— Сколько их? — спросил Эндер.
Хьюмэн не ответил. Эндер повернулся к нему.
— Сколько здесь жен? — спросил он еще раз.
Хьюмэн опять не ответил. Крикливая что-то пропела опять, громко и властно. И тогда Хьюмэн перевел:
— В месте, где рождаются, Глашатай, можно говорить, только если жены тебя спрашивают.
Эндер спокойно кивнул, затем повернулся и пошел туда, где на краю поляны ждали свинки-самцы, за ним последовали Уанда и Эла. Он слышал, как Крикливая что-то поет за его спиной, и понимал, почему самцы называли ее так — от ее голоса дрожали деревья. Хьюмэн догнал его и потянул за одежду.
— Она спрашивает, почему ты уходишь, хотя тебе никто не разрешал. Глашатай, это очень плохо, она очень рассержена.
— Скажи ей, что я пришел не для того, чтобы командовать, и не для того, чтобы выполнять команды. Если она не хочет разговаривать со мной, как с равным, я не могу разговаривать с ней, как с равной.
— Я не могу сказать ей этого, — сказал Хьюмэн.
— Тогда она никогда не узнает, почему я ушел.
— Это большая честь, когда тебя приглашают к женам!
— Это большая честь, когда их посещает Глашатай Мертвых.

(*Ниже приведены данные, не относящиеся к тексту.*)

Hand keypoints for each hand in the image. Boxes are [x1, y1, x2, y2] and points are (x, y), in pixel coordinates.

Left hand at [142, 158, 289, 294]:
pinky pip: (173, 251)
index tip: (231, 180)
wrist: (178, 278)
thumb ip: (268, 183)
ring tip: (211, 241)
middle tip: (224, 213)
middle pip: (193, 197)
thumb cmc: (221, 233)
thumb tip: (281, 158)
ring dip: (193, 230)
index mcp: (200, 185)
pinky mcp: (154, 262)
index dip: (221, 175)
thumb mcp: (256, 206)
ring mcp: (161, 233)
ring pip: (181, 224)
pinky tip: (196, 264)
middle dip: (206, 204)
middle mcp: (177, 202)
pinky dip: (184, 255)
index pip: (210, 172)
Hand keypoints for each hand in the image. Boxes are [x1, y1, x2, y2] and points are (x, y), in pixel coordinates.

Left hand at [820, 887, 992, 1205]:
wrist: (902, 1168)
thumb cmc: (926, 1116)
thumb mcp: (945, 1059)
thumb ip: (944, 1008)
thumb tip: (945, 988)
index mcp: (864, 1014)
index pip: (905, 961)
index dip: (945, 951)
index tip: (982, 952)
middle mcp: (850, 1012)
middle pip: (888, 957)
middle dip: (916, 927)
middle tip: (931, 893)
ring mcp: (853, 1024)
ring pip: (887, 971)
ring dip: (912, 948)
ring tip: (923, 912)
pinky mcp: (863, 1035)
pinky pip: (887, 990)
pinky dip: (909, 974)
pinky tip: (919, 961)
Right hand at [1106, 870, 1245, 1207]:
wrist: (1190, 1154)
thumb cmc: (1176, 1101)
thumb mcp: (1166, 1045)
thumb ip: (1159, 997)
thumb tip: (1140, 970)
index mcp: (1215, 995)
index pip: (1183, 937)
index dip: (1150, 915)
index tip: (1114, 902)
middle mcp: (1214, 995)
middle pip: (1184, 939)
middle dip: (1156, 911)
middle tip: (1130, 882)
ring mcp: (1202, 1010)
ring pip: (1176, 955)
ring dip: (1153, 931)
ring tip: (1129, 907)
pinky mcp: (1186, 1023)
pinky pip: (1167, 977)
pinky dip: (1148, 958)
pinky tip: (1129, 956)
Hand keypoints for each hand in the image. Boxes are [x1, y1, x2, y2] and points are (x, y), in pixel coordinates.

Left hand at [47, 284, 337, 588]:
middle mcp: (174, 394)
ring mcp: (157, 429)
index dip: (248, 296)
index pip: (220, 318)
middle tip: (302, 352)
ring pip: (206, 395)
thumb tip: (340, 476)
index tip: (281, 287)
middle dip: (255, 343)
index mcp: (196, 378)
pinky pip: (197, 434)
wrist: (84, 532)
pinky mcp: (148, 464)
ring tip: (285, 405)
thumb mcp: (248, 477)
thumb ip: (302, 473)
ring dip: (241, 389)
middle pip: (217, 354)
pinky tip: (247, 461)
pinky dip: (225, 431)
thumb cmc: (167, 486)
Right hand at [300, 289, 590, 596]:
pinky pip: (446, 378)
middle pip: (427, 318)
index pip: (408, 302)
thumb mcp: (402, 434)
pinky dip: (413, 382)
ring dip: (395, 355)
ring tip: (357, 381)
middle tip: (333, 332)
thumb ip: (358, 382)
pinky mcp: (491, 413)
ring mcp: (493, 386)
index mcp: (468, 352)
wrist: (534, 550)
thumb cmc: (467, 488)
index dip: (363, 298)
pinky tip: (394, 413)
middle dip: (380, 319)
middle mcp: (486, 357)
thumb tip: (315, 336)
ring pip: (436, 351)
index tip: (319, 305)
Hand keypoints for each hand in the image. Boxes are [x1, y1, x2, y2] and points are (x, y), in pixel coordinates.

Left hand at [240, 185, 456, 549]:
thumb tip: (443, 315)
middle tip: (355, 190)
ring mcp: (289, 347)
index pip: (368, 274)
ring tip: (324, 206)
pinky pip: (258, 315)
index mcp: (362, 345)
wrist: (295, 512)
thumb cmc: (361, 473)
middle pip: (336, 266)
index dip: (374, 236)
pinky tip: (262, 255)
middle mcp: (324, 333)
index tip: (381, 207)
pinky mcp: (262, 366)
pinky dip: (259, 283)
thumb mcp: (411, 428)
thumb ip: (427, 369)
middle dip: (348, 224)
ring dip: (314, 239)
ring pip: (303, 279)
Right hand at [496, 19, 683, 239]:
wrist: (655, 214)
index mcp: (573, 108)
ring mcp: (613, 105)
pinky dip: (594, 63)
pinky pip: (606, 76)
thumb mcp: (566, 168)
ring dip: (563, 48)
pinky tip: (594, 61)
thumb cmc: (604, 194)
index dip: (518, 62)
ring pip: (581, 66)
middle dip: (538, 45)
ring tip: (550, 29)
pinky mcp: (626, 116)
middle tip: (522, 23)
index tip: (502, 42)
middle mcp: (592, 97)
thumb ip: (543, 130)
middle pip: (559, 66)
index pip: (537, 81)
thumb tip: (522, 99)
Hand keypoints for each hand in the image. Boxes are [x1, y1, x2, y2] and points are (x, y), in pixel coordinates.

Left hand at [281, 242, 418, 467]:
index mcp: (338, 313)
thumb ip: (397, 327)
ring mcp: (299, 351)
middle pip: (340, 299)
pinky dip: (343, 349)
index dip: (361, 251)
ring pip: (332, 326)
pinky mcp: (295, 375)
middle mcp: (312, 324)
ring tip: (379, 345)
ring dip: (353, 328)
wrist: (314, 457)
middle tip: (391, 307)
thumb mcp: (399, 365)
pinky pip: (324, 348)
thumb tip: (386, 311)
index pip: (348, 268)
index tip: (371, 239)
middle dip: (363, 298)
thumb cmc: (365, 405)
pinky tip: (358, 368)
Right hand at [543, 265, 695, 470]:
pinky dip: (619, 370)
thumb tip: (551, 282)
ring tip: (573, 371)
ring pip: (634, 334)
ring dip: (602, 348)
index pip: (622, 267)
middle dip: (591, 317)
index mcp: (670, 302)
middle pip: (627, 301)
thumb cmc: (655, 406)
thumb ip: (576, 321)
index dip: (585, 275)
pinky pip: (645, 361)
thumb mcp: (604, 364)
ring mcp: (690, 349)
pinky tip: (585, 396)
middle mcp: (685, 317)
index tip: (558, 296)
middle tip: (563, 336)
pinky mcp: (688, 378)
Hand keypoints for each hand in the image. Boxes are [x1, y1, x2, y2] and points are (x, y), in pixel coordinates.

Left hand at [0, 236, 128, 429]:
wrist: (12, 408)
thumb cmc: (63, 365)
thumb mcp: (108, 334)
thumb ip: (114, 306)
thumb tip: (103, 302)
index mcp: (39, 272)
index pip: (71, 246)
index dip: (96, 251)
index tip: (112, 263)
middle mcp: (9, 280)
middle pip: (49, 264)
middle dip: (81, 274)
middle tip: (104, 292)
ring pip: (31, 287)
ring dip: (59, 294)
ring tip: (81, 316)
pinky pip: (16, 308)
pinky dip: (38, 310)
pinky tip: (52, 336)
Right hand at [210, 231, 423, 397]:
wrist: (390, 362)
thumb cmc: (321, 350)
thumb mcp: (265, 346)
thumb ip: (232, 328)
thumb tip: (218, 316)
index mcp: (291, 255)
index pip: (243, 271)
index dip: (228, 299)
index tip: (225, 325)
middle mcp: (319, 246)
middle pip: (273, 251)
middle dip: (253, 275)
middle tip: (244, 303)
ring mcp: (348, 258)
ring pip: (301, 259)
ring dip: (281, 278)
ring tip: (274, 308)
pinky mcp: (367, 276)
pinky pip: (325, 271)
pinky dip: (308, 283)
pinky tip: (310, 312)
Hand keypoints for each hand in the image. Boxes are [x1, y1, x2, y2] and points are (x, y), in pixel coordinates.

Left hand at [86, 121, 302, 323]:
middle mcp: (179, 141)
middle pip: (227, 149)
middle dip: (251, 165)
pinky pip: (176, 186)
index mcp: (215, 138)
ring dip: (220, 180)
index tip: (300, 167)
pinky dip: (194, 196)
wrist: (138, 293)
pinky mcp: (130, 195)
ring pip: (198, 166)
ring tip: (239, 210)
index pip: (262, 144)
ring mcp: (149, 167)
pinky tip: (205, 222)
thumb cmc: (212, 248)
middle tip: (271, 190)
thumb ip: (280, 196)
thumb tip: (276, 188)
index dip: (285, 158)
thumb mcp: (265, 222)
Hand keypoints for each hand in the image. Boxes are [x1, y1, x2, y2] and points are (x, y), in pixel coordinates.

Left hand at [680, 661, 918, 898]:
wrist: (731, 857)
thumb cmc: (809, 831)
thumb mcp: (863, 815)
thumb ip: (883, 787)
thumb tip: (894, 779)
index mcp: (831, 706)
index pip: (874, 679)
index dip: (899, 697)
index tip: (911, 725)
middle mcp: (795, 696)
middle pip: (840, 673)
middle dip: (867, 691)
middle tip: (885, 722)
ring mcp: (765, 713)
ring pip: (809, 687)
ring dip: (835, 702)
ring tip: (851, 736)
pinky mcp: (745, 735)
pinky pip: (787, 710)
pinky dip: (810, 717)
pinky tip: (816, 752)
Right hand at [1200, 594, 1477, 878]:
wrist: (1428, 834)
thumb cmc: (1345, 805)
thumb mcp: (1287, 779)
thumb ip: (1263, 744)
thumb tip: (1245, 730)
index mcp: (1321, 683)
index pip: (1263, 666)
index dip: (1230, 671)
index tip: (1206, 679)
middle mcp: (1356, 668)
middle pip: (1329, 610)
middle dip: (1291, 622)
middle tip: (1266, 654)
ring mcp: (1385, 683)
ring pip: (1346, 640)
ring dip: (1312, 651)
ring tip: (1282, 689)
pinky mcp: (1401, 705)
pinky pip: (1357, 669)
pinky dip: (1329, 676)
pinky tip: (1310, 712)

На несколько секунд Хьюмэн замер, затем повернулся и заговорил с Крикливой.
— Я надеюсь, вы знаете, что делаете, Глашатай, — прошептала Уанда.
— Я импровизирую, — сказал Эндер. — И как у меня получается?
Она не ответила.
Крикливая вернулась в большой деревянный дом. Эндер повернулся и опять пошел к лесу. Вновь зазвенел ее голос.
— Она приказывает тебе подождать, — перевел Хьюмэн.
Эндер, не сбавляя шага, прошел мимо группы свинок-самцов.
— Если она попросит меня вернуться, я могу вернуться. Но ты должен сказать ей, Хьюмэн, что я пришел не для того, чтобы командовать или выполнять команды.